In the United States, the Food and Drug Administration (FDA) evaluates new disease treatments for safety and efficacy through clinical trials on patient volunteers. Early trials look at safety and side effects. Later trials test efficacy and compare new therapies with standard treatments.
The current trials using CRISPR-based treatments are still in early stages. That means that even if the treatments are safe and effective, they’re likely still a few years away from FDA approval and being broadly available to patients.
The advent of CRISPR technology opens up new possibilities in precision medicine. Current trials are underway in five treatment areas: blood disorders, cancers, eye disease, chronic infections, and protein-folding disorders. All current CRISPR clinical trials are intended to edit specific cells or tissues without affecting sperm or eggs, meaning no DNA changes can be passed onto future generations.
Red blood cells use hemoglobin to carry oxygen from the lungs to all the tissues of the body. Mutations in a gene that encodes part of the hemoglobin molecule cause two different genetic disorders: sickle cell disease (SCD) and beta thalassemia.
In sickle cell disease (SCD), red blood cells are misshapen. Their crescent or “sickle” shape makes them block blood vessels, slowing or stopping blood flow. This causes sudden, severe pain. Complications include chronic pain, organ damage, strokes, and anemia. In beta thalassemia, patients do not make enough hemoglobin. This leads to anemia and fatigue. In more severe cases, patients have organ damage, especially to the liver, bones, and heart. Both diseases can be fatal.

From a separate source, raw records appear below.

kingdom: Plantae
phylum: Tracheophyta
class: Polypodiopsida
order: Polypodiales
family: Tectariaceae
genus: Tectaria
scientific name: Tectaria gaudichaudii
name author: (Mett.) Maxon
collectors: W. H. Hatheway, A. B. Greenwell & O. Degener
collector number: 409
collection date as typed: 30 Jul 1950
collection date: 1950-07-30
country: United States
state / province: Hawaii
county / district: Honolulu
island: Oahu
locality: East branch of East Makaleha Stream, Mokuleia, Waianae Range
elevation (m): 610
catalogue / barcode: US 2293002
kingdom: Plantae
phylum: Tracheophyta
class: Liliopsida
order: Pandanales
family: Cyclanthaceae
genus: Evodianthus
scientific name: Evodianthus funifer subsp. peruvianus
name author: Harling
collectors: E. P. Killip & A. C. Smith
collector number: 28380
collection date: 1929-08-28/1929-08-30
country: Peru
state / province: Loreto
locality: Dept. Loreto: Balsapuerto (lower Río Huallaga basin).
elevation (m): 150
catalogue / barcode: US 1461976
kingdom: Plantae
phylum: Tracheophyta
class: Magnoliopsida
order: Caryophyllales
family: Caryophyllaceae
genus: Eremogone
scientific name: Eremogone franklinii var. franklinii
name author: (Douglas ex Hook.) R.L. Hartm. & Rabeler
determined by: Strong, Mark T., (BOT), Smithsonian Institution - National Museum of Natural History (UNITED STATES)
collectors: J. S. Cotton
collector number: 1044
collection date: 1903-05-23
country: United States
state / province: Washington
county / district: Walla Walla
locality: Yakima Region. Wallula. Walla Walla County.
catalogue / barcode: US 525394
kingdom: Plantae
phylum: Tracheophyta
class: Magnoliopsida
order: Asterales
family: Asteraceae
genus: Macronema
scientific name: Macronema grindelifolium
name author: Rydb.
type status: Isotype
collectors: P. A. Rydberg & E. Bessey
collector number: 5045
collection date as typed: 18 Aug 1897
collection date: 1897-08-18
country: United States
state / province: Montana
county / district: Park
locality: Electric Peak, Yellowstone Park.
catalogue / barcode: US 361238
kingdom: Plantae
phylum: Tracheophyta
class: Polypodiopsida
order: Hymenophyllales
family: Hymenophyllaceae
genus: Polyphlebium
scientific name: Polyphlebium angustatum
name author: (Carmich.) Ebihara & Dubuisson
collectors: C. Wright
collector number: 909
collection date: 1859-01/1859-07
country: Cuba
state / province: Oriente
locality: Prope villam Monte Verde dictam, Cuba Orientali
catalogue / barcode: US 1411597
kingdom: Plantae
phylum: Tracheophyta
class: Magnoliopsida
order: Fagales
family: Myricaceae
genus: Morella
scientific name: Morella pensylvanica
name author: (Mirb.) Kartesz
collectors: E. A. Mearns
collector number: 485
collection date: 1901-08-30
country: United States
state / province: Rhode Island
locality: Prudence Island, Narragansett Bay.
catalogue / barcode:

There are some treatments available, but often, patients still suffer severe symptoms and complications from their diseases. Patients with more severe SCD and beta thalassemia need frequent blood transfusions. Bone marrow transplant can be curative; however, this can only be done when a healthy, matching donor can be found. This is not an option for most SCD or beta thalassemia patients.
The approach taken to treat blood disorders with CRISPR technology doesn’t directly fix the gene variants that cause disease, but uses a clever workaround: instead of directly fixing the disease-causing mutations, the goal is to increase levels of fetal hemoglobin. This is a form of hemoglobin that fetuses make in the womb, but children and adults don’t make. It is not entirely understood why humans switch from one form of hemoglobin to the other, but fetal hemoglobin can take the place of defective adult hemoglobin in red blood cells. This treatment can be used to treat both beta thalassemia and SCD.